Source document:
-------------------------

About Amy

I am an Associate Professor at New York University (NYU) with a joint appointment in the Occupational Therapy Department in the Steinhardt School of Culture, Education, and Human Development and the Technology, Culture and Society Department in the Tandon School of Engineering.

As of 2019, I am serving as the Director of the Ability Project, an interdisciplinary research space dedicated to the intersection between disability and technology.

My work primarily focuses on working closely with end users to understand accessibility challenges and the potential for novel assistive technologies to address them. I have been working in accessibility research since 2001, and am currently interested in how we can empower others to “DIY” and build their own assistive technologies through designing accessible tools or training materials for digital fabrication tools.

-------------------------

Record excerpts:
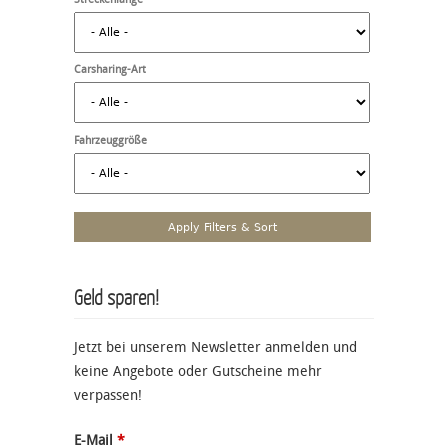
Carsharing-Art
Fahrzeuggröße
Geld sparen!
Jetzt bei unserem Newsletter anmelden und
keine Angebote oder Gutscheine mehr
verpassen!
E-Mail
*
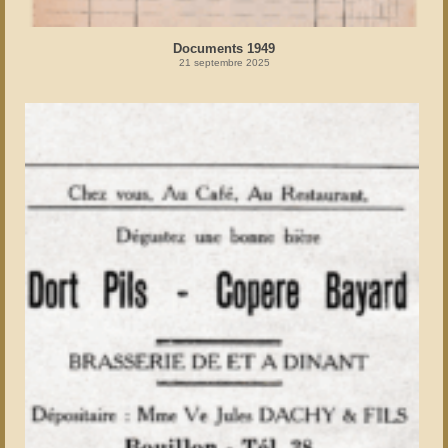
Documents 1949
21 septembre 2025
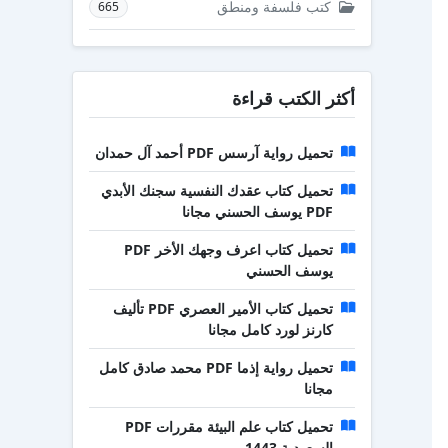
كتب فلسفة ومنطق
665
أكثر الكتب قراءة
تحميل رواية آرسس PDF أحمد آل حمدان
تحميل كتاب عقدك النفسية سجنك الأبدي
PDF يوسف الحسني مجانا
تحميل كتاب اعرف وجهك الأخر PDF
يوسف الحسني
تحميل كتاب الأمير العصري PDF تأليف
كارنز لورد كامل مجانا
تحميل رواية إذما PDF محمد صادق كامل
مجانا
تحميل كتاب علم البيئة مقررات PDF
السعودية 1443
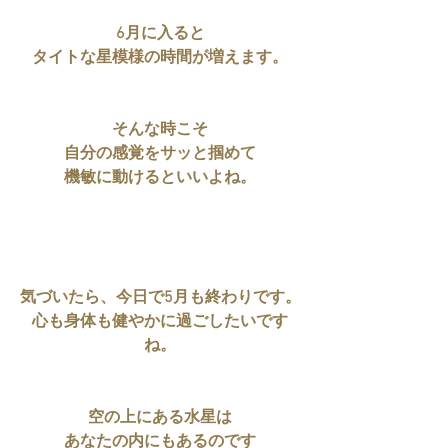
6月に入ると
タイトな星模様の時間が増えます。
そんな時こそ
自分の感覚をサッと掴めて
機敏に動けるといいよね。
気づいたら、今日で5月も終わりです。
心も身体も健やかに過ごしたいです
ね。
空の上にある水星は
あなたの内にもあるのです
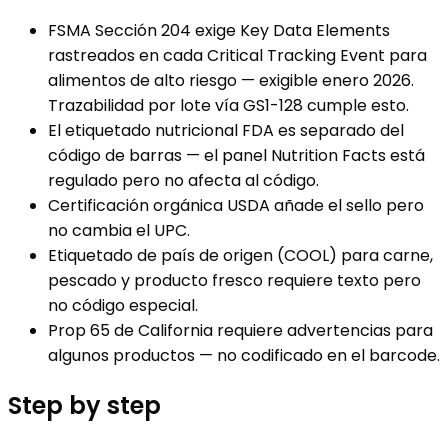
FSMA Sección 204 exige Key Data Elements
rastreados en cada Critical Tracking Event para
alimentos de alto riesgo — exigible enero 2026.
Trazabilidad por lote vía GS1-128 cumple esto.
El etiquetado nutricional FDA es separado del
código de barras — el panel Nutrition Facts está
regulado pero no afecta al código.
Certificación orgánica USDA añade el sello pero
no cambia el UPC.
Etiquetado de país de origen (COOL) para carne,
pescado y producto fresco requiere texto pero
no código especial.
Prop 65 de California requiere advertencias para
algunos productos — no codificado en el barcode.
Step by step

-------------------------

Check your understanding:
• A. List every department and school at New York University that the About Amy page names as part of the joint appointment.
• B. Carry on writing the About Amy page, picking up after its final sentence.
The records are not needed for anything here.

Task results:
• A.
- Occupational Therapy Department
- Steinhardt School of Culture, Education, and Human Development
- Technology, Culture and Society Department
- Tandon School of Engineering

• B.
I was an Associate Professor of Human-Centered Computing in the Information Systems Department at UMBC from 2010 - 2018. I served as the Graduate Program director of the Human Centered Computing MS and PhD programs from 2016-2018 and was an an active member of the Interactive Systems Research Center.

I received my PhD in Human-Computer Interaction from the HCII at Carnegie Mellon in 2010, with Scott Hudson and Jennifer Mankoff as my dissertation advisors. Before that, I received a BS in Computer Science at Georgia Tech and worked with Thad Starner in the Contextual Computing Group.